Stored data:
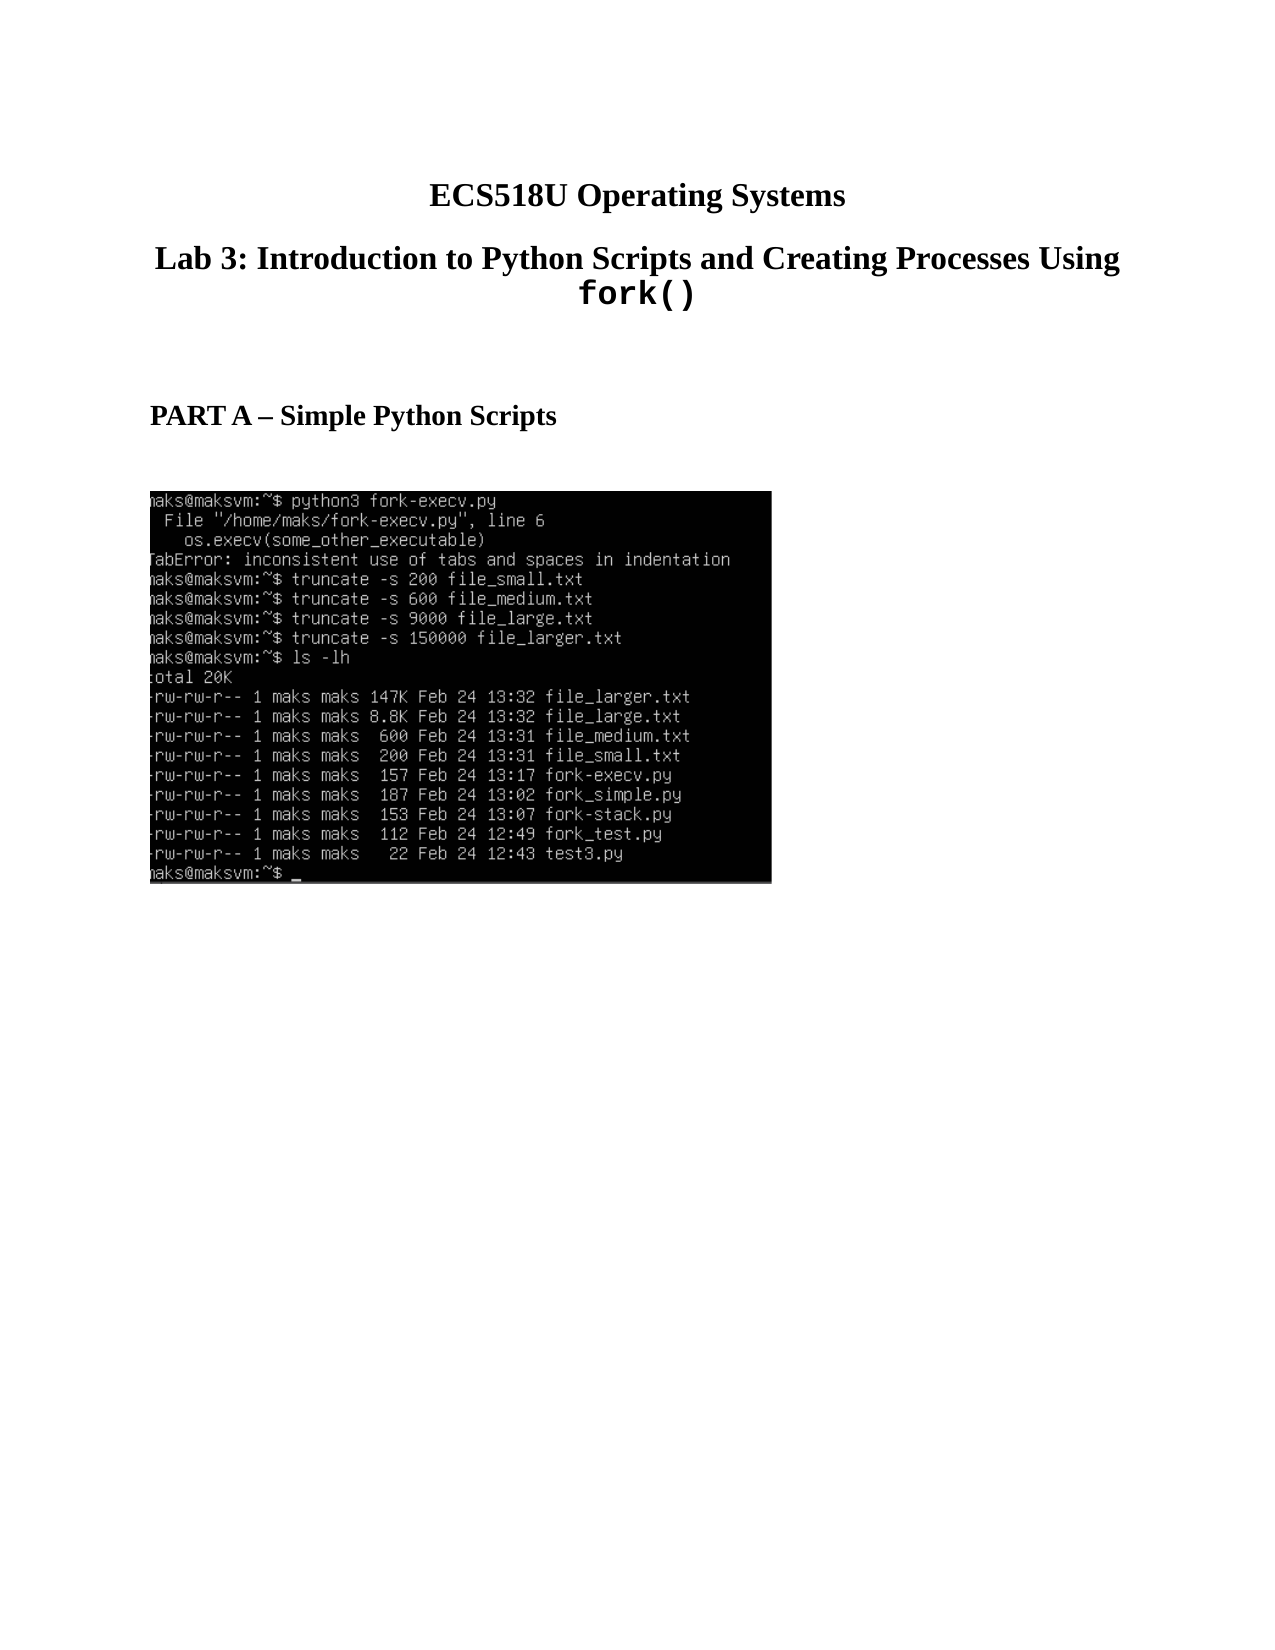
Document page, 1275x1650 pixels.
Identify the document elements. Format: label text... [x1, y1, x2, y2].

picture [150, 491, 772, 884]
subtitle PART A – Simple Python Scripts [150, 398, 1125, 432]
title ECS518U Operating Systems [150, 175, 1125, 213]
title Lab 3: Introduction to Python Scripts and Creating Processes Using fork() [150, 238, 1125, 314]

--

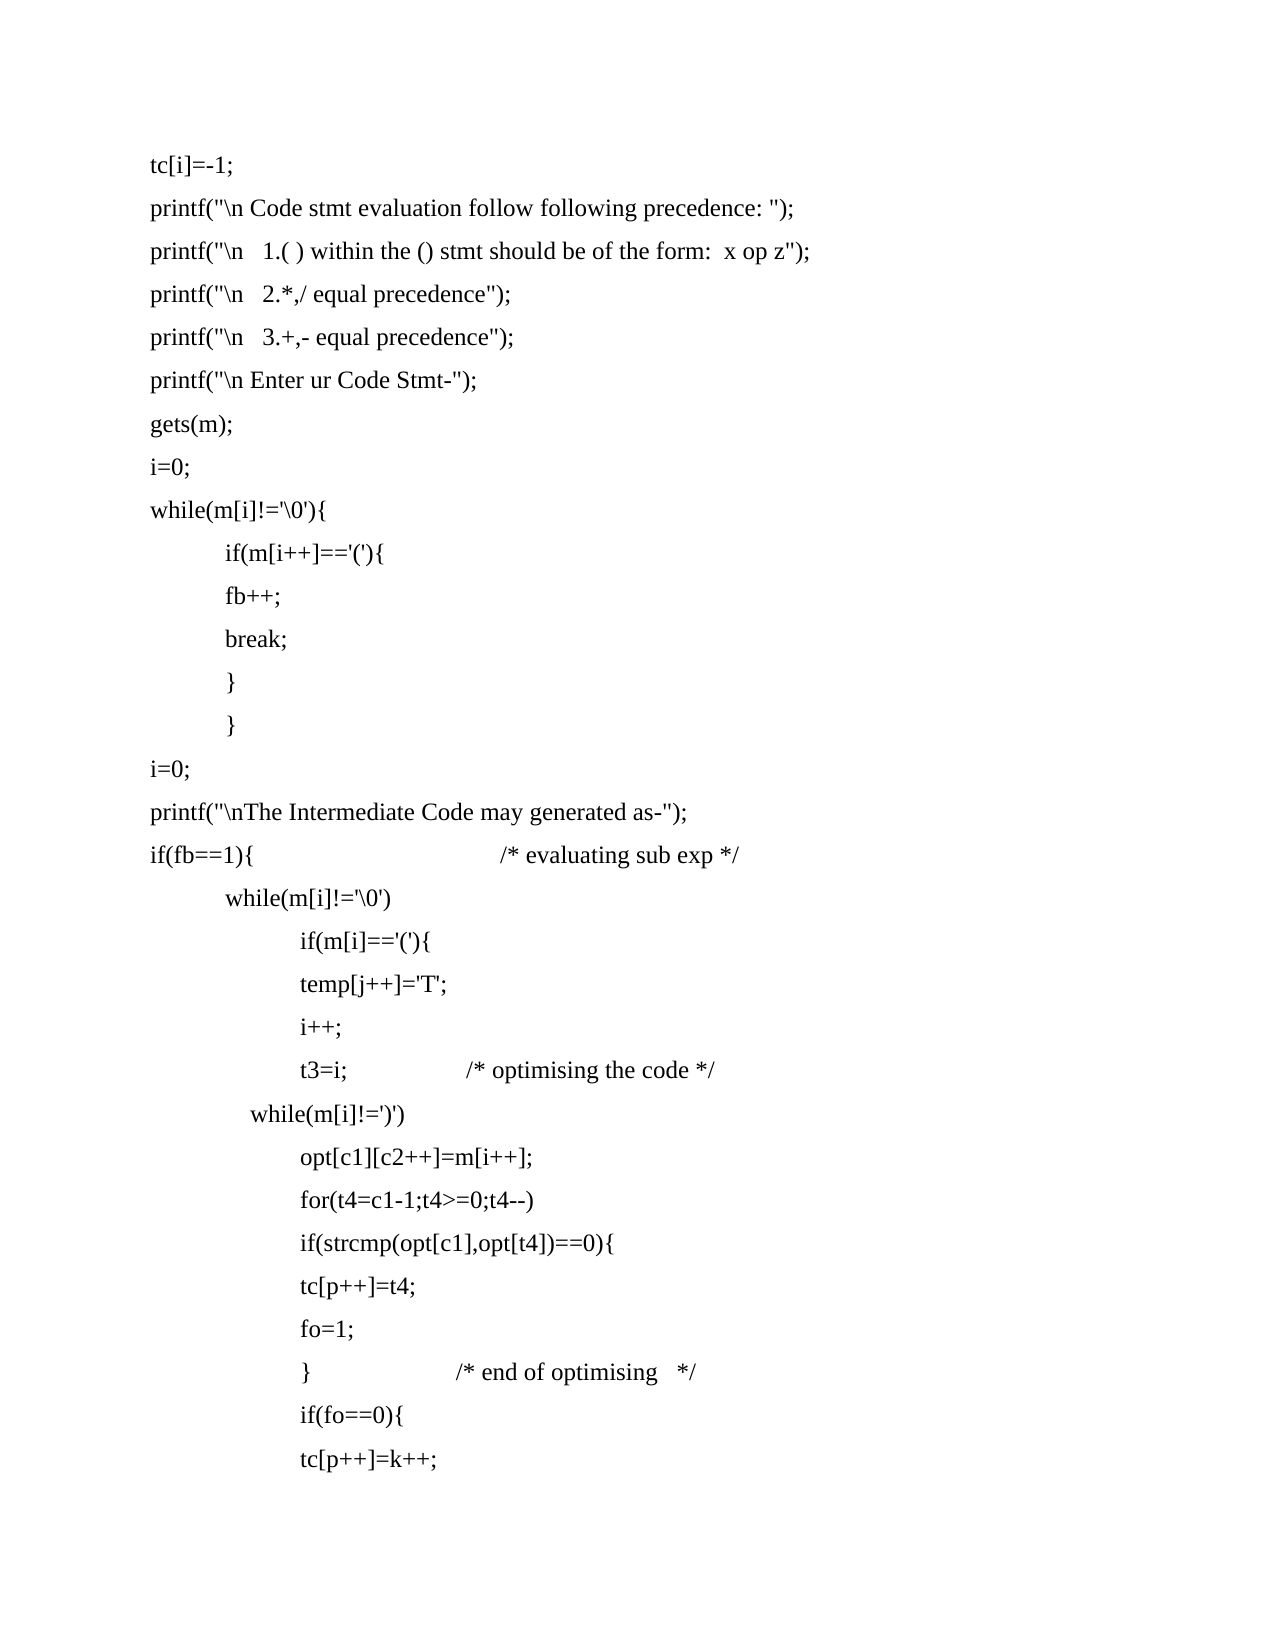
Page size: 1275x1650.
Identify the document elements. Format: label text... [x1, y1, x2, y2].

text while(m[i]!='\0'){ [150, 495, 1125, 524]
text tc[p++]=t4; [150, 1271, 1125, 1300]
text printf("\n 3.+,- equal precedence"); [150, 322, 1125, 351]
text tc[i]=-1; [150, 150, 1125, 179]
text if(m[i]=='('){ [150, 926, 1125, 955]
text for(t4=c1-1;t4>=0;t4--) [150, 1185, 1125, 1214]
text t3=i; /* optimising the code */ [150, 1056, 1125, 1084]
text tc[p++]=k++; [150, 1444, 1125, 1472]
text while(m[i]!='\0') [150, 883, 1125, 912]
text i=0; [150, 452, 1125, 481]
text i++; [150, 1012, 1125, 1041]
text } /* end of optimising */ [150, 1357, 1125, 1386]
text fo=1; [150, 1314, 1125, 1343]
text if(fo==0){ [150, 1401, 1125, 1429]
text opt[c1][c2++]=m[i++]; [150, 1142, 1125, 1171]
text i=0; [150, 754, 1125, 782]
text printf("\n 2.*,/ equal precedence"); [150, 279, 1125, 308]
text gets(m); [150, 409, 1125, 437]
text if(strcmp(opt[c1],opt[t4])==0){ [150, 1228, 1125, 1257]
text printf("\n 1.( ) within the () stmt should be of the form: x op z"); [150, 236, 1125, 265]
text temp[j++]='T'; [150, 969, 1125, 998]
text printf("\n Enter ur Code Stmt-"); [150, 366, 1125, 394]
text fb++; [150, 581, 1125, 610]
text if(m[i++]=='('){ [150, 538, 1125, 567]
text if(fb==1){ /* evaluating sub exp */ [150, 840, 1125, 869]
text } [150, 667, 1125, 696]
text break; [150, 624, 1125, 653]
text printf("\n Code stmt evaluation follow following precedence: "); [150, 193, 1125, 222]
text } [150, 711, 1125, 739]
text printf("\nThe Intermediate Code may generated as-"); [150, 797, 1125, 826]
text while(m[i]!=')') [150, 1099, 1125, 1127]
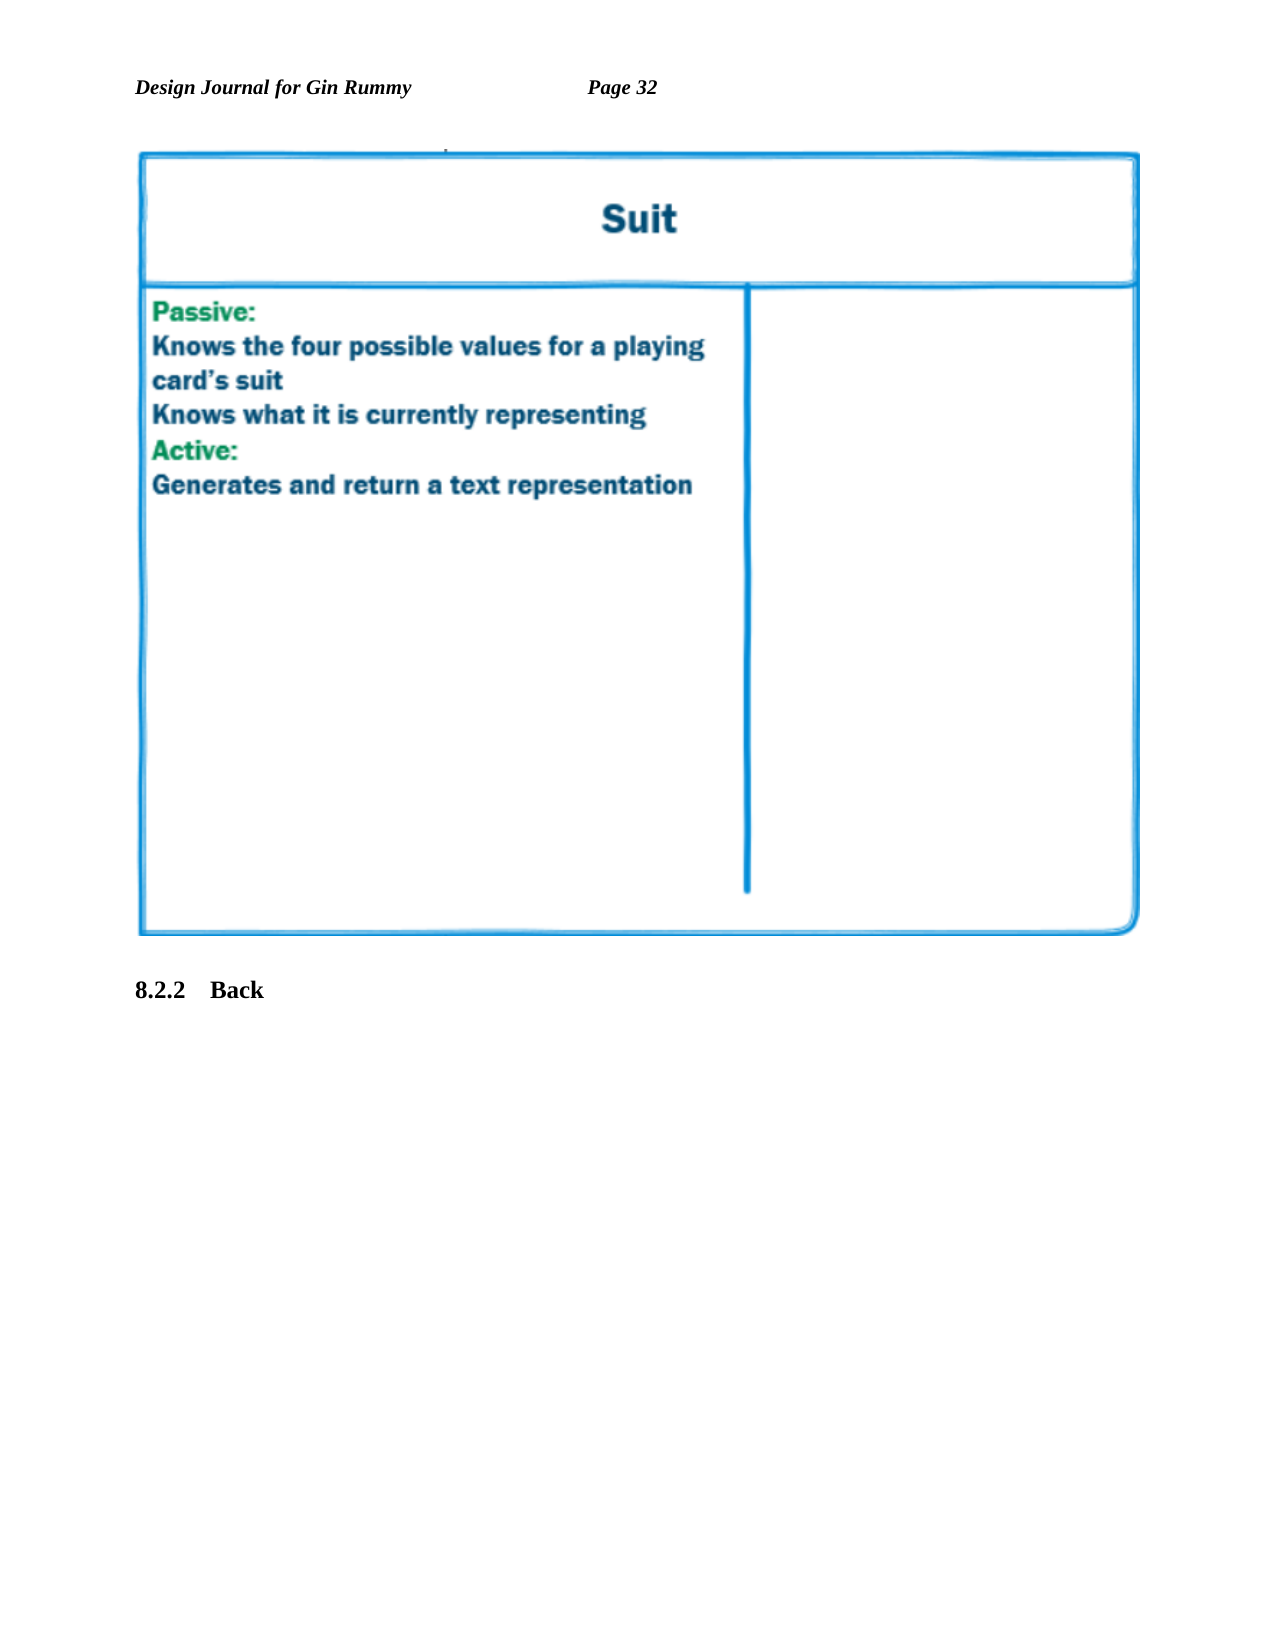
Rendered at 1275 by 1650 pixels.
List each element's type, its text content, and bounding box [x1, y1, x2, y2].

**Work item**
Report only the number of lines, among the records above, that contain the word "pixels".

**Finished exercise**
2